In reviewing the medical iterative, the researchers reported that long-term follow-up of ibrutinib indicated that treatment led to diminished toxicities over time, including Grade 2/Grade 3 cytopenias and infections. Dose reductions of ibrutinib occurred mainly in the first year of treatment, and toxicity leading to ibrutinib discontinuation diminished with continued treatment.
"In contrast [with other treatments], single agent ibrutinib led to manageable toxicities that were mainly mild to moderate in severity with low rates of dose reduction and low rates of discontinuations due to adverse events," Allan said.
'Excellent Activity'
In commenting on the study, Jacqueline Barrientos, MD, an investigator with the Feinstein Institute for Medical Research, Manhasset, New York, and Assistant Professor of Medicine at Hofstra North Shore-LIJ School of Medicine, said that newer treatments such as ibrutinib are transforming the way patients with CLL are being treated.

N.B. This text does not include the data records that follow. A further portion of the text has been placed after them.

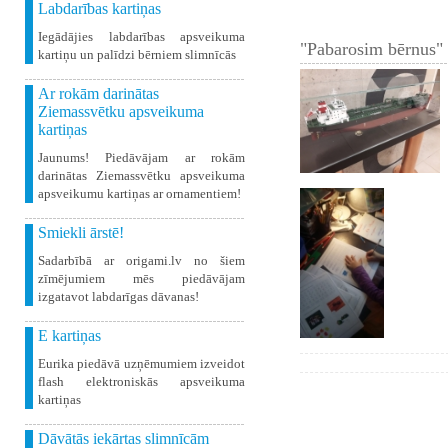
Labdarības kartiņas
Iegādājies labdarības apsveikuma
"Pabarosim bērnus" 
kartiņu un palīdzi bērniem slimnīcās
Ar rokām darinātas
Ziemassvētku apsveikuma
kartiņas
Jaunums! Piedāvājam ar rokām
darinātas Ziemassvētku apsveikuma
apsveikumu kartiņas ar ornamentiem!
Smiekli ārstē!
Sadarbībā ar origami.lv no šiem
zīmējumiem mēs piedāvājam
izgatavot labdarīgas dāvanas!
E kartiņas
Eurika piedāvā uzņēmumiem izveidot
flash elektroniskās apsveikuma
kartiņas
Dāvātās iekārtas slimnīcām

"Ibrutinib is the first in class Bruton's tyrosine kinase inhibitor that reported excellent responses in CLL patients," she told OT. "It is a targeted agent that affects the malignant clones' ability to survive and proliferate.
"The drug has excellent activity in terms of response rates (including in patients with refractory disease) and remission duration. Since it is a very well-tolerated drug, most patients like the option of taking a pill daily rather than coming for scheduled infusions of intravenous therapy, as there is no time lost from work or other activities," Barrientos said. "It currently is approved for relapsed or refractory disease and in patients with a known 17p deletion, and the Food and Drug Administration is evaluating its potential approval for patients older than 65 years old as front-line therapy based on the recent data showing superiority over chlorambucil monotherapy in this patient population."
She noted that in addition to ibrutinib, other agents are coming online in the treatment of CLL.
"Ibrutinib was the first orally available targeted agent approved in CLL patients, and since then we had a second drug approval with the PI3K delta inhibitor idelalisib," she stated. "Currently, the FDA is evaluating the approval of a third oral agent called venetoclax, which is a BCL2 inhibitor.
"All these approvals are changing the way we treat the disease, and people-that in the past didn't respond-are already living longer, thanks to these drugs," she said. "Moreover, patients that previously were too frail to tolerate any agents now have the opportunity to be treated with agents that are safer and better tolerated without affecting efficacy."
Barrientos continued: "For example, the third generation anti-CD20 monoclonal antibody obinutuzumab, in combination with chlorambucil, was evaluated in patients with multiple severe comorbidities (including patients with renal insufficiency that are traditionally excluded from clinical trials) and the study showed improved overall survival compared to chlorambucil monotherapy, so we may be at a time where we are changing the natural history of the disease with all these new agents."
Treatment Concerns
Allan said that changing CLL treatment to a chronic disease, requiring daily oral medication, may create other treatment concerns.
"Prolonged treatment and management of patients with CLL using novel oral agents such as ibrutinib require a new focus on adherence and patient management to support successful long-term outcomes," he said. "The advent of new targeted oral agents in CLL may suggest that we are on the cusp of moving away from a palliative chemotherapy-based care model where efficacy is frequently forfeited for acceptable tolerability."